> **ACTIVITY**: Whenever a line in the data below includes the string "labels", copy it out.

> **EXCERPTED DATA**:
- Opening Delimiter -

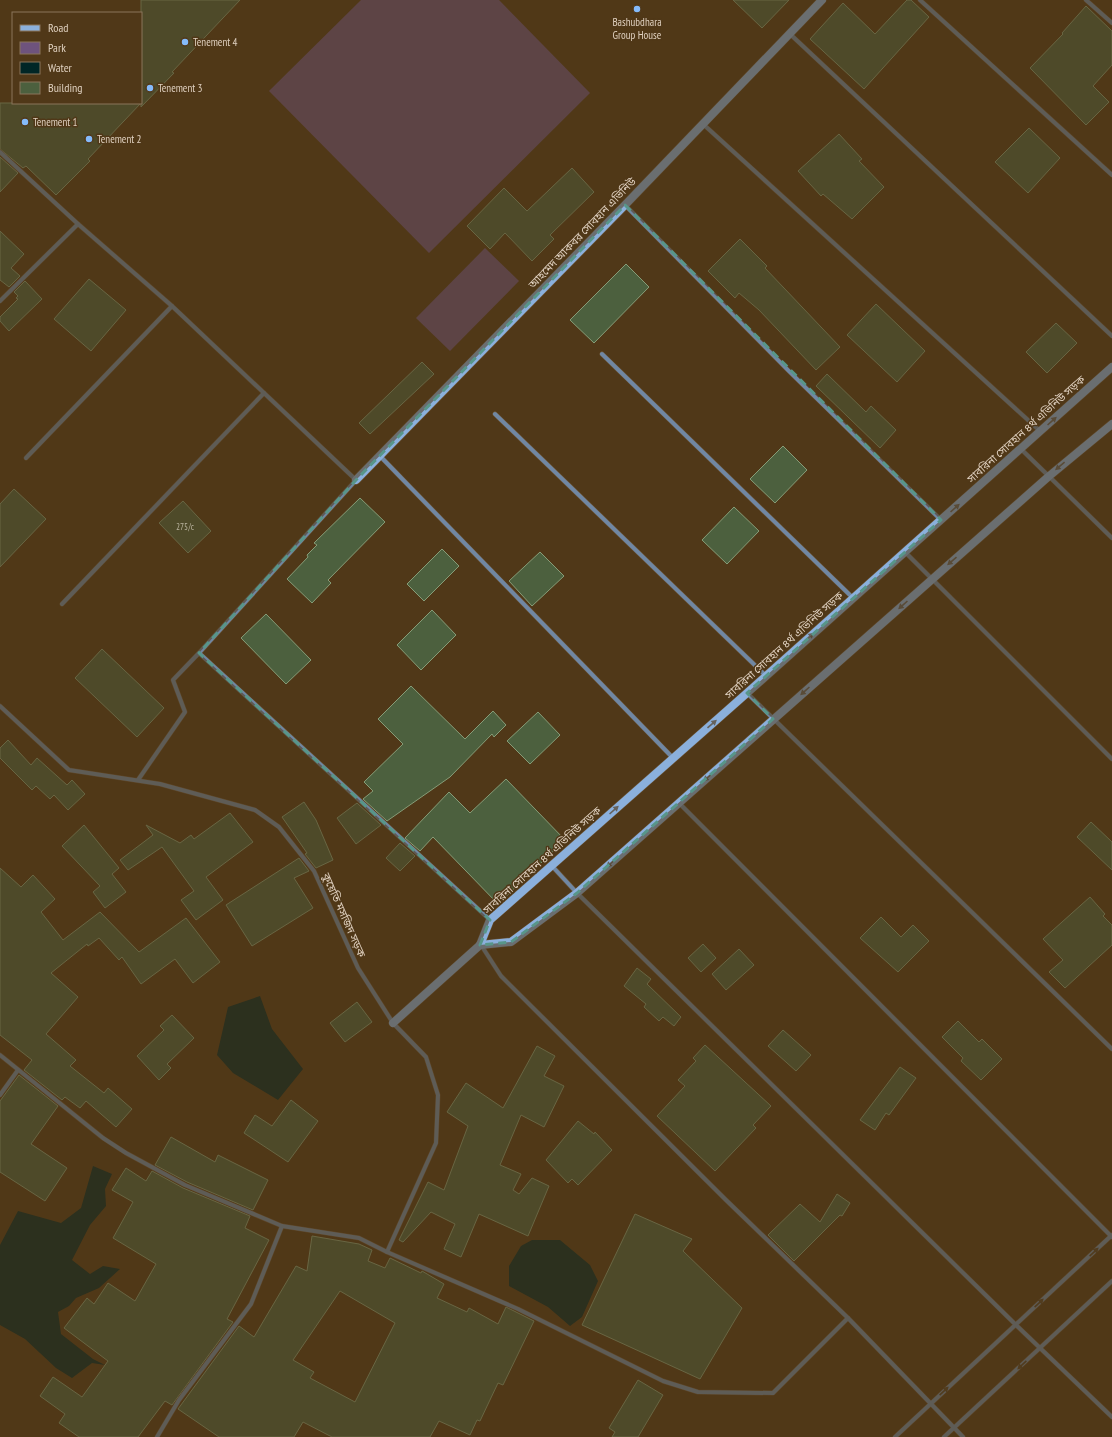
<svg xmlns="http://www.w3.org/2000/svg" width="1112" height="1437" font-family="'PT Sans Narrow','Noto Sans Bengali',sans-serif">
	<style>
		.green { fill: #6e537d }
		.water { fill: #002626 }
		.building { fill: #4c603e; stroke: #869c77; fill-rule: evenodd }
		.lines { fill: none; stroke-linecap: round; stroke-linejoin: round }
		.street-casing { stroke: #6d5639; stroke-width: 5 }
		.secondary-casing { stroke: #6d5639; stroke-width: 9 }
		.street { stroke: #7087a3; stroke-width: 4 }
		.secondary { stroke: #8bb0dc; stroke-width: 8 }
		.oneway { fill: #65625d }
		.oneway2 { fill: #534026 }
		.marked { fill: none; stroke: #58968a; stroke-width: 3; stroke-dasharray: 8 5; stroke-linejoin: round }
		.poi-dot { fill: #85bbfb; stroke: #503818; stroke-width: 1.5 }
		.labels { text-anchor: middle; stroke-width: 3; stroke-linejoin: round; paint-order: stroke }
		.number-label { font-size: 9px; fill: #bab49f }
		.poi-label { font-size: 11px; fill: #dfd0bf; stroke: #503818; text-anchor: start }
		.street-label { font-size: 11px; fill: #dfd0bf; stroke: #503818 }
	</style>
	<rect width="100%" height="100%" fill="#503818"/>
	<g class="green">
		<path d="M 361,0 L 499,0 L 590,93 L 429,253 L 269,91 Z"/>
		<path d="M 485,248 L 519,281 L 450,351 L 416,318 Z"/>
	</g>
	<g class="water">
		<path d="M 260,996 L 272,1029 L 303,1069 L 278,1100 L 233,1073 L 217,1055 L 228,1007 Z"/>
		<path d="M 93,1166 L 112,1174 L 105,1189 L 106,1206 L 90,1225 L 72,1260 L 90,1274 L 103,1266 L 120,1269 L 99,1288 L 76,1298 L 69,1306 L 58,1312 L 61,1334 L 93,1359 L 105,1365 L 92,1363 L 72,1378 L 56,1368 L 25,1339 L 0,1325 L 0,1245 L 18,1211 L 61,1223 L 81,1208 Z"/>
		<path d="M 532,1240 L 560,1240 L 590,1265 L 598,1281 L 582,1317 L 570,1326 L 548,1307 L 509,1286 L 509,1266 L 521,1246 Z"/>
	</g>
	<g class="building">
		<path d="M 141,0 L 240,0 L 172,72 L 174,73 L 141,107 L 141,103 L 88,159 L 90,161 L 56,195 L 26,166 L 23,168 L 0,149 L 0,103 L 141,103 Z"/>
		<path d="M 733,0 L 789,0 L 762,28 Z"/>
		<path d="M 907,0 L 911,0 L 929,17 L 864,89 L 810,39 L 843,3 L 875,34 Z"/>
		<path d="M 1086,6 L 1112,31 L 1112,65 L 1093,86 L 1109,102 L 1086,125 L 1030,68 L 1063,34 L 1062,33 Z"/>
		<path d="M 1029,128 L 1060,158 L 1028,193 L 995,162 Z"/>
		<path d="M 839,134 L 862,159 L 859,161 L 884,187 L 852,219 L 823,194 L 821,196 L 798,171 Z"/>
		<path d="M 0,157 L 18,173 L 0,192 Z"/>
		<path d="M 572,168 L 594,192 L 550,235 L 554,239 L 532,261 L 505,233 L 490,249 L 467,226 L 504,188 L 527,211 Z"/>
		<path d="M 0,231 L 24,254 L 11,268 L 20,276 L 9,287 L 0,280 Z"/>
		<path d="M 740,239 L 767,266 L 765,268 L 840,347 L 816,370 L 759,310 L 739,293 L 735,298 L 708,271 Z"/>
		<path d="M 626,264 L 649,287 L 594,343 L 570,320 Z"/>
		<path d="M 89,279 L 126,310 L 91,351 L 54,319 Z"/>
		<path d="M 25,281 L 42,299 L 9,331 L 0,321 L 0,317 L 18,299 L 16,298 L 18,296 L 14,292 Z"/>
		<path d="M 876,304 L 925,351 L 897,382 L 847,335 Z"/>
		<path d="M 1056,323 L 1077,343 L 1047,373 L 1026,352 Z"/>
		<path d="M 422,362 L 434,374 L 370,434 L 359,423 Z"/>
		<path d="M 827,374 L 866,412 L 871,406 L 896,430 L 880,448 L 816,386 Z"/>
		<path d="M 783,446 L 807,470 L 775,503 L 750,479 Z"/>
		<path d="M 14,489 L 46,519 L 0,567 L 0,504 Z"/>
		<path d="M 360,498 L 385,522 L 328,580 L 331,583 L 312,603 L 287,579 L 308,557 L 307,555 L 317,545 L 314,543 Z"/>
		<path d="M 183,501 L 211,531 L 188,553 L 159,523 Z"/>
		<path d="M 734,507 L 759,531 L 727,564 L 702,540 Z"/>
		<path d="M 442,549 L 459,566 L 424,601 L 407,584 Z"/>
		<path d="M 540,552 L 564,576 L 532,606 L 509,581 Z"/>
		<path d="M 432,610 L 456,635 L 421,670 L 397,645 Z"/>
		<path d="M 266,614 L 311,660 L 286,684 L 241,638 Z"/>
		<path d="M 102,649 L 164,708 L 137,737 L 75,678 Z"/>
		<path d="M 411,686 L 465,739 L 493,711 L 506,725 L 494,737 L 492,734 L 450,777 L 387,821 L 363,799 L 373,791 L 364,782 L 403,744 L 378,719 Z"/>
		<path d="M 538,712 L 560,735 L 530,764 L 507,741 Z"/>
		<path d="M 8,740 L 31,765 L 37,758 L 67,785 L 72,780 L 85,794 L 68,810 L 54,795 L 50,799 L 36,786 L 32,790 L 0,758 L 0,748 Z"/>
		<path d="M 506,779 L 565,840 L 498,904 L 433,837 L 420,851 L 405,838 L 449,792 L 470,813 Z"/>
		<path d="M 304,802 L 316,820 L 333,860 L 316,868 L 305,854 L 307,853 L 282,817 Z"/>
		<path d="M 357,803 L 381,825 L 356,844 L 337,818 Z"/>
		<path d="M 230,813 L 253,842 L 206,877 L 223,900 L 196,920 L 181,900 L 194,891 L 162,847 L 128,870 L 120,860 L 153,835 L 146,825 L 180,843 L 191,835 L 194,839 Z"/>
		<path d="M 1091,822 L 1112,842 L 1112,870 L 1077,837 Z"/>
		<path d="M 84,825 L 119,868 L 112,874 L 126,892 L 105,908 L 93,892 L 100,886 L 62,846 Z"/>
		<path d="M 400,843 L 415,856 L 400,871 L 386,858 Z"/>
		<path d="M 299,858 L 309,871 L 294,878 L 313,908 L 252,946 L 226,905 Z"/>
		<path d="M 0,868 L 21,887 L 33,875 L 55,899 L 41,912 L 63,940 L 100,912 L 139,952 L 186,918 L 220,962 L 193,983 L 175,959 L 141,984 L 122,957 L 119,960 L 99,938 L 88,946 L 87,944 L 51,973 L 78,997 L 46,1034 L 76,1060 L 70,1066 L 104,1093 L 108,1088 L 132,1109 L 116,1127 L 86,1101 L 80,1108 L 65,1097 L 62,1100 L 24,1070 L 32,1060 L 0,1035 Z"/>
		<path d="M 1090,897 L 1105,914 L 1103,916 L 1112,925 L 1112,945 L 1065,988 L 1049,972 L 1063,960 L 1043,939 Z"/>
		<path d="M 881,917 L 901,937 L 913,925 L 929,941 L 898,972 L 860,938 Z"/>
		<path d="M 703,944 L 716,958 L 701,972 L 688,958 Z"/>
		<path d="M 739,949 L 754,965 L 726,990 L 712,974 Z"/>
		<path d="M 637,968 L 651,979 L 647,984 L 681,1017 L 674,1026 L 663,1017 L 659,1021 L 644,1007 L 646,1004 L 624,986 Z"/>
		<path d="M 357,1002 L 372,1022 L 345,1042 L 330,1023 Z"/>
		<path d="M 172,1015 L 194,1038 L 167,1064 L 171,1068 L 159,1080 L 137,1056 L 164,1030 L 160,1026 Z"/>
		<path d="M 958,1021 L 979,1042 L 982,1039 L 1002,1059 L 981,1080 L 961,1061 L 963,1058 L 942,1037 Z"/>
		<path d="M 783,1030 L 811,1055 L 796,1071 L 768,1046 Z"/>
		<path d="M 705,1045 L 771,1106 L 753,1125 L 756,1128 L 715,1171 L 657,1116 L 685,1086 L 678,1080 L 696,1061 L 693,1058 Z"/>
		<path d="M 537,1046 L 555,1056 L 544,1076 L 564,1086 L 544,1127 L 521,1115 L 500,1165 L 521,1174 L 513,1190 L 519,1194 L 532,1178 L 549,1186 L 528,1236 L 479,1214 L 461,1257 L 444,1249 L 455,1224 L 431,1212 L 403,1242 L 399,1240 L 428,1182 L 444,1190 L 468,1126 L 447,1112 L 466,1083 L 503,1108 Z"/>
		<path d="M 900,1067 L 916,1078 L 889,1115 L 886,1113 L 875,1130 L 860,1120 Z"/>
		<path d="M 19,1075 L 58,1106 L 31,1144 L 67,1168 L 45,1201 L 0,1172 L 0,1101 Z"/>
		<path d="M 291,1100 L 318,1121 L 288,1162 L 244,1133 L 255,1115 L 272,1126 Z"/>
		<path d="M 578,1121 L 594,1134 L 595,1132 L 612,1150 L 578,1185 L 572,1179 L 568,1183 L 546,1160 Z"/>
		<path d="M 171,1137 L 215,1162 L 218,1155 L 268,1180 L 253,1210 L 187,1182 L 155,1165 Z"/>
		<path d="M 126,1168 L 146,1181 L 152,1171 L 183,1188 L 250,1216 L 245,1228 L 269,1240 L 227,1319 L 233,1322 L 172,1405 L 165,1401 L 138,1437 L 79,1437 L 59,1423 L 65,1414 L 40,1396 L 53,1377 L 82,1397 L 108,1361 L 64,1328 L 87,1298 L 94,1304 L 108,1283 L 135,1301 L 156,1264 L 113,1238 L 133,1202 L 112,1190 Z"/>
		<path d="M 837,1194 L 850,1203 L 842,1216 L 840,1215 L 794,1261 L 768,1235 L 800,1204 L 820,1222 Z"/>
		<path d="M 635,1214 L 692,1239 L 683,1251 L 742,1308 L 700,1379 L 582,1325 Z"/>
		<path d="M 312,1236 L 359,1244 L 372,1250 L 368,1261 L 385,1268 L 390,1258 L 421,1273 L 422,1271 L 444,1284 L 437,1298 L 467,1312 L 469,1308 L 498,1324 L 506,1307 L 534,1321 L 503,1385 L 498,1383 L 480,1421 L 477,1420 L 470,1435 L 439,1421 L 430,1437 L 332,1437 L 303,1422 L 294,1437 L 219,1437 L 178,1409 L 239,1326 L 254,1337 L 296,1266 L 307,1271 ZM 340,1291 L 395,1323 L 355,1402 L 310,1378 L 314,1372 L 293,1360 Z"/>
		<path d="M 638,1380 L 663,1395 L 638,1437 L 612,1437 L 615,1432 L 609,1428 Z"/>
	</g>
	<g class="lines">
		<defs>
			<g id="street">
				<path d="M 920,0 L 1112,175"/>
				<path d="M 1086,0 L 1112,23"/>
				<path d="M 790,34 L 1112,336"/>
				<path d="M 703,124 L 1040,431"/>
				<path d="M 0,152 L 78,224 L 172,306 L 356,480 L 199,653 L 173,680 L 185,712 L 138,780"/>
				<path d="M 625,205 L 789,371 L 941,520"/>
				<path d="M 0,301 L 78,224"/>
				<path d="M 602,354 L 853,598"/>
				<path d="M 495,414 L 766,676"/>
				<path d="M 1021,449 L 1112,538"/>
				<path d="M 380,456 L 673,758"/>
				<path d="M 26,458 L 172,306"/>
				<path d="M 905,552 L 1112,759"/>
				<path d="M 62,604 L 264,393"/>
				<path d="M 199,653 L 490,920"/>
				<path d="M 747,693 L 1112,1049"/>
				<path d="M 0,706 L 69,770 L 160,784 L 255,810 L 279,827 L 314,871 L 358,968 L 393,1023 L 426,1057 L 438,1095 L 436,1143 L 387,1252"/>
				<path d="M 679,803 L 1112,1237"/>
				<path d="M 552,866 L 577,893 L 1016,1325 L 1112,1417"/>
				<path d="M 481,945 L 501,976 L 726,1200 L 848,1318 L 963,1437"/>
				<path d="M 0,1055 L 103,1138 L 126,1153 L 185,1185 L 282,1226 L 359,1238 L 387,1252 L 518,1309 L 663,1381 L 698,1392 L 773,1393 L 848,1318"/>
				<path d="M 0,1095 L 18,1070"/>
				<path d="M 157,1437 L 179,1400 L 251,1304 L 282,1226"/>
				<path d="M 895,1437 L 1112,1235"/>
				<path d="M 944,1437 L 1112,1281"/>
			</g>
			<g id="secondary">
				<path d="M 356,480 L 625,205 L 822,0"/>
				<path d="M 480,945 L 511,942 L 577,893 L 1048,477 L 1112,424"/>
				<path d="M 393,1023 L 480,945 L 490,920 L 747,693 L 1112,367"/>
			</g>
		</defs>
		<use href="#street" class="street-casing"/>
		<use href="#secondary" class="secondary-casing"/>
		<use href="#street" class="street"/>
		<use href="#secondary" class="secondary"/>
	</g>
	<defs><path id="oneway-solid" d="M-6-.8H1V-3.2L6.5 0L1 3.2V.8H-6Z"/></defs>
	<g class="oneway">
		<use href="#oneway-solid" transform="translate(1052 421) rotate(-42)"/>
		<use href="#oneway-solid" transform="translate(1060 466) rotate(140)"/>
		<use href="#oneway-solid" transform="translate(955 508) rotate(-42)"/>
		<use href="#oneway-solid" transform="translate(952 561) rotate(139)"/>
		<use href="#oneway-solid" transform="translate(903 605) rotate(138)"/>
		<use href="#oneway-solid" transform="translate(809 637) rotate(-42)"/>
		<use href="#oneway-solid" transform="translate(805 691) rotate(138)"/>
		<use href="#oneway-solid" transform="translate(712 724) rotate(-41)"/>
		<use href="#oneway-solid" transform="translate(708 777) rotate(139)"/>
		<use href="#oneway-solid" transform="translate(614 810) rotate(-42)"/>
		<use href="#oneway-solid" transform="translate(611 863) rotate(138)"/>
	</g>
	<g class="oneway2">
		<use href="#oneway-solid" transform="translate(1094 1252) rotate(-43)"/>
		<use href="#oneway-solid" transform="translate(1039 1303) rotate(-43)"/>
		<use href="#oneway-solid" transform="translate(1022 1365) rotate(137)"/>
		<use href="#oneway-solid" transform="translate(944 1391) rotate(-43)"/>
	</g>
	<path d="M0 0H1112V1437H0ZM 625,205 L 941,520 L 747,693 L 773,719 L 577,893 L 511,942 L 480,945 L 490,920 L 199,653 L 356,480 Z" fill="#503818" fill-opacity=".55" fill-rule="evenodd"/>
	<path class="marked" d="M 625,205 L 941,520 L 747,693 L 773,719 L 577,893 L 511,942 L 480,945 L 490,920 L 199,653 L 356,480 Z"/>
	<g class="poi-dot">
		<circle cx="637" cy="9" r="4"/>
		<circle cx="185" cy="42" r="4"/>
		<circle cx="150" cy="88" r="4"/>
		<circle cx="25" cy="122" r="4"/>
		<circle cx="89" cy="139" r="4"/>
	</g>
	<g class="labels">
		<g class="number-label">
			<text x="185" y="530">275/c</text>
		</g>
		<g class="poi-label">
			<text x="637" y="26" text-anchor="middle">Bashubdhara<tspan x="637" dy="13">Group House</tspan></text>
			<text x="193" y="46">Tenement 4</text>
			<text x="158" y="92">Tenement 3</text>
			<text x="33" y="126">Tenement 1</text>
			<text x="97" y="143">Tenement 2</text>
		</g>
		<g class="street-label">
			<text transform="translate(582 233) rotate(-46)" y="4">আহমেদ আকবর সোবহান এভিনিউ</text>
			<text transform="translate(1026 429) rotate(-42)" y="4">সাবরিনা সোবহান ৪র্থ এভিনিউ সড়ক</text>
			<text transform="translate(784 645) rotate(-42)" y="4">সাবরিনা সোবহান ৪র্থ এভিনিউ সড়ক</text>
			<text transform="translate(542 860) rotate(-42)" y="4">সাবরিনা সোবহান ৪র্থ এভিনিউ সড়ক</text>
			<text transform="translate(344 915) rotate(66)" y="4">কুয়েতি মসজিদ সড়ক</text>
		</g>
	</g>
	<rect x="12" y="12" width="130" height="92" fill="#503818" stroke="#89755b"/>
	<rect x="20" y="25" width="20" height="6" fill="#8bb0dc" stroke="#89755b"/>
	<text x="48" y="32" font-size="12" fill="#dfd0bf">Road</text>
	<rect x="20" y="42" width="20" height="12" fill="#6e537d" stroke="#89755b"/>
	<text x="48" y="52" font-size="12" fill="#dfd0bf">Park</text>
	<rect x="20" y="62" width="20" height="12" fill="#002626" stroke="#89755b"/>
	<text x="48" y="72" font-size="12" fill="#dfd0bf">Water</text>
	<rect x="20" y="82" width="20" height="12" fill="#4c603e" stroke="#89755b"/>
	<text x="48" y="92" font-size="12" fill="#dfd0bf">Building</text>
</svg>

- Closing Delimiter -

> **SOLUTION TO THE PROBLEM**:
		.labels { text-anchor: middle; stroke-width: 3; stroke-linejoin: round; paint-order: stroke }
	<g class="labels">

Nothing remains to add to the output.